Elle le regarda avec accablement, heurtée par ces propos.

— Vous voulez dire que vous vous êtes servi d'elle ?

— En quelque sorte, oui.

— Mais elle vous aimait Charles ! Elle vous aimait et s'inquiétait pour vous ! Et vous, vous n'êtes resté en sa compagnie que pour vous servir de sa notoriété, je présume ?

— Hélas, je dois avouer qu'il y a du vrai dans ce que vous dites. J'ai dans un premier temps tenté de séduire la demoiselle. Cela n'a pas été bien compliqué au vu de sa situation car elle cherchait désespérément la compagnie de quelqu'un qui s'intéressait à elle. Elle a de suite été sous le charme lorsque j'ai commencé à poser des questions à propos d'elle et de ses envies.

Il passa une main dans ses cheveux et ricana :

— Dans un premier temps, je me suis amusé d'elle. Cette pauvre fille était prête à tout pour me voir flatter son égo. Son plus grand défaut l'a alors enfermée dans un amour aveugle et elle ne tarissait pas d'éloges en mon intention. Ça m'a fait beaucoup rire au départ. J'avais l'impression d'être un marionnettiste et je pouvais faire de ma petite poupée tout ce que je désirais. Je n'avais qu'à claquer des doigts et à lui faire un compliment pour qu'elle s'exécute et me dévoile tout ce qu'elle savait sur l'île et ses habitants. C'est une jeune femme intelligente et une mine d'or d'informations. Cela n'a pas été bien compliqué d'en apprendre plus sur les personnalités de cette île.

Ambre grogna et le regarda avec dégoût.

— Et puis, poursuivit-il, sans trop savoir pourquoi, j'ai commencé à m'attacher à elle.
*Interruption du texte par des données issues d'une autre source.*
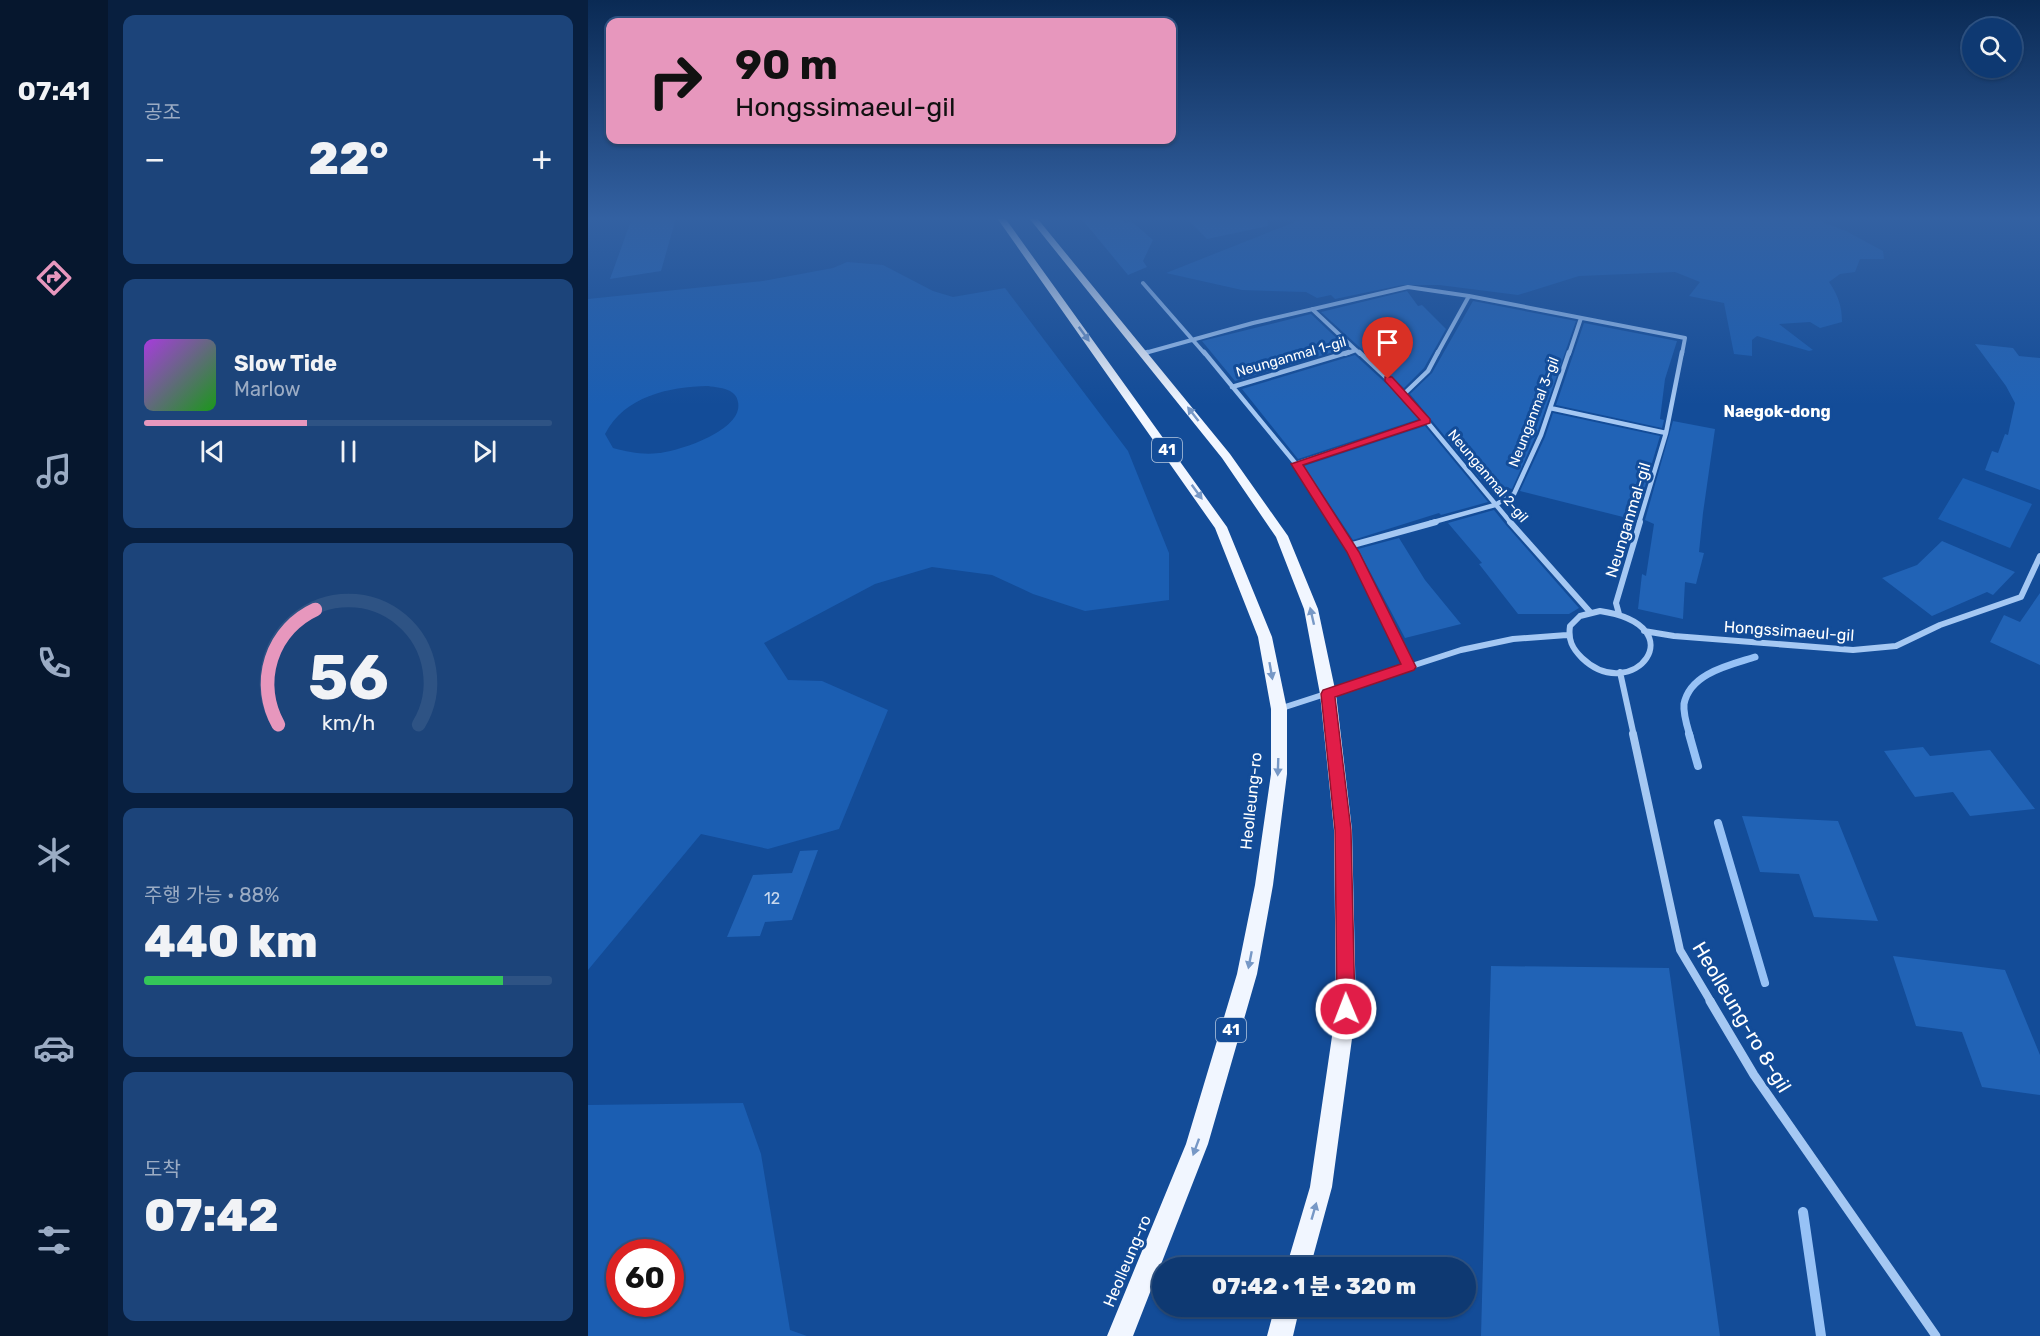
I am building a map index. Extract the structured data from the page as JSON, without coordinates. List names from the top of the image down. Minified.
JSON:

Plus je la côtoyais et plus je voyais la femme admirable qu'elle était. Sa personnalité atypique a finalement réussi à me désarmer et j'ai commencé à être envoûté. Son sourire et ses yeux rieurs ont par la suite hanté mes nuits. De marionnettiste, je devenais pantin et, au bout d'un moment, c'était elle qui tirait les ficelles de mes sentiments. L'ennui est que j'avais un but bien précis, une mission de la plus haute importance qu'il me faut exécuter. J'ai donc, à regret, pris soin de m'éloigner au point de disparaître. Elle me distrayait trop dans mes projets et commençait à se poser des questions quant à mes intentions. Je n'avais pas d'autre choix que de partir.